Economic Update

Published 22 Jul 2010

Indonesia’s stock exchange has not been immune to the widespread volatility seen across Asian markets. Nonetheless, with a number of important steps towards expansion and modernisation underway, it looks set to continue with overall stable growth.

On January 28 the Capital Markets Supervision Agency (BAPEPAM) signed a memorandum of understanding to enhance cooperation with the Securities and Exchange Organisation (SEO) of Iran, with a particular focus on the development of sharia-compliant finance in Indonesia. The agreement highlights the sharing of best practices and the study of new investment instruments.

“With this agreement I hope there will be some exchange of training on the development of sharia products,” said Fuad Rahmany, the chairman of BAPEPAM.

The two countries have also agreed to explore the potential for dual listings on each other’s exchanges. This would allow companies to boost their liquidity and would also promote additional listings on the Indonesian Stock Exchange (IDX).

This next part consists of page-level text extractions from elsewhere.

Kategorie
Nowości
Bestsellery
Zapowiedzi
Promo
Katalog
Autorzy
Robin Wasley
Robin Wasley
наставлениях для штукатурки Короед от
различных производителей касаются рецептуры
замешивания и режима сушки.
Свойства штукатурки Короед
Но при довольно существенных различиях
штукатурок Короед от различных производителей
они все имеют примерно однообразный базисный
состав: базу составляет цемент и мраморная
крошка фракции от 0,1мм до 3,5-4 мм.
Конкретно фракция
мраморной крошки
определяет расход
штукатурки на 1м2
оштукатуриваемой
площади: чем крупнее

Although the capitalisation of the IDX, at Rp1982trn ($215bn) in 2007, is over four times that of Iran’s, which reached $50bn in the same period, the cooperation agreement should pose benefits to both parties. Iranian companies, who wish to tap into the larger South-east Asian market, should find the Indonesian bourse an attractive option. In addition, 70% of transactions on the IDX are carried out by foreigners, another key selling point.

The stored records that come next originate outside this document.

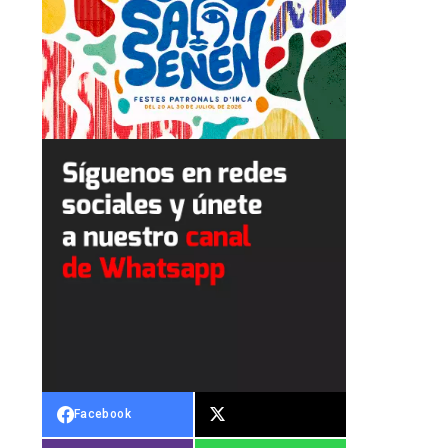
Facebook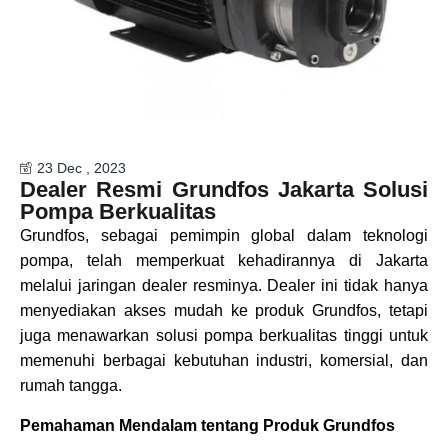
23 Dec , 2023
Dealer Resmi Grundfos Jakarta Solusi
Pompa Berkualitas
Grundfos, sebagai pemimpin global dalam teknologi
pompa, telah memperkuat kehadirannya di Jakarta
melalui jaringan dealer resminya. Dealer ini tidak hanya
menyediakan akses mudah ke produk Grundfos, tetapi
juga menawarkan solusi pompa berkualitas tinggi untuk
memenuhi berbagai kebutuhan industri, komersial, dan
rumah tangga.
Pemahaman Mendalam tentang Produk Grundfos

Meanwhile, the IDX is in the midst of upgrading its existing trading system, having placed an order this month with Sweden’s OMX Nordic Exchange for the implementation of a next generation trading platform by the end of 2008.

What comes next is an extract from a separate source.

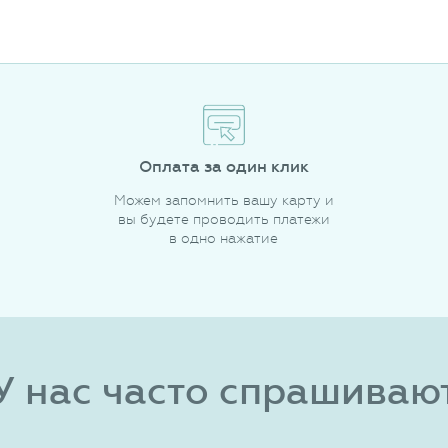
Оплата за один клик
Можем запомнить вашу карту и
вы будете проводить платежи
в одно нажатие
У нас часто спрашиваю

“The merger of two significant stock exchanges will create an increased demand in terms of trading efficiency, speed and volume,” Markus Gerdien, president of OMX’s market technology division, said as the deal was announced.

The IDX, the product of the December merger of Indonesia’s two stock exchanges, one in Jakarta and one in Surabaya, listed 383 companies at the end of 2007 and has announced its goal of 30 more initial public offerings (IPOs) in 2008. In 2007, Rp17.2trn ($1.9bn) was raised in share offerings, up from Rp3trn ($326m) the previous year.

The government’s efforts to promote the development of the country’s capital markets have been successful, with a strong showing in 2007. The Jakarta Stock Exchange gained 52% overall last year, making it the third best performing market in the Asia-Pacific region. Market capitalisation grew by a healthy 58.7% in 2007, rising from Rp1249trn ($136bn) at the close of 2006 to Rp1982trn ($215bn) a year later. The average daily transaction value recorded in 2007 was Rp4.3trn ($467m), up 139% from the Rp1.8trn ($196m) achieved in 2006, and officials hope to push these numbers even higher in the coming year.

Nonetheless, further growth is likely to be influenced by developments in the US market. Exchanges throughout the region have proved volatile in the first month of 2008, reacting to interest rate interventions on the part of the Fed, the US central bank.

The IDX plunged on January 21 and 22, in line with neighbouring markets in Asia, taking the Jakarta Composite Index to 2255 – a fall of 18% for the year ending on January 22. Many of the blue-chip stocks that had made significant gains in 2007, including metal and palm oil, led the fall in prices.

However, intervention by the central Bank Indonesia through open market operations, as well as the anticipation of an easing of US monetary policy, coupled to rally the country’s stock exchange. The region’s stock markets made a brief comeback following an exceptional 75 basis point rate cut by the Fed on January 22.

The Jakarta Composite Index regained some of the lost territory between January 23 and 25, with most blue-chip stocks gaining value. The index reached 2600 again on January 25. Investors on the exchange rallied in anticipation of a further half point rate cut by the Fed to 3%, which came through on January 30. Many expect that the US rate cut will increase investors’ appeal for emerging market stocks, which typically yield higher value. The rate cut also boosted equities in Indonesia, since it reduced pressure on the rupiah.

The government has said it expects the IDX to continue the progress it has recorded recently, albeit at a perhaps diminished rate compared to the over 50% growth rates of the last two years.

“We need to maintain the record this year. Our record proves that the country’s economic base has been on the right track despite the surging oil prices and the US sub-prime mortgage crisis,” President Susilo Bambang Yudhoyono said at the launching of the IDX’s new logo on January 2.

With inflationary pressure emanating from high energy and food prices, analysts expect that Indonesia’s central bank may keep interest rate cuts on hold in 2008, which should further increase the appeal of the stock exchange as it will maintain the anti-inflationary credentials of the monetary authorities.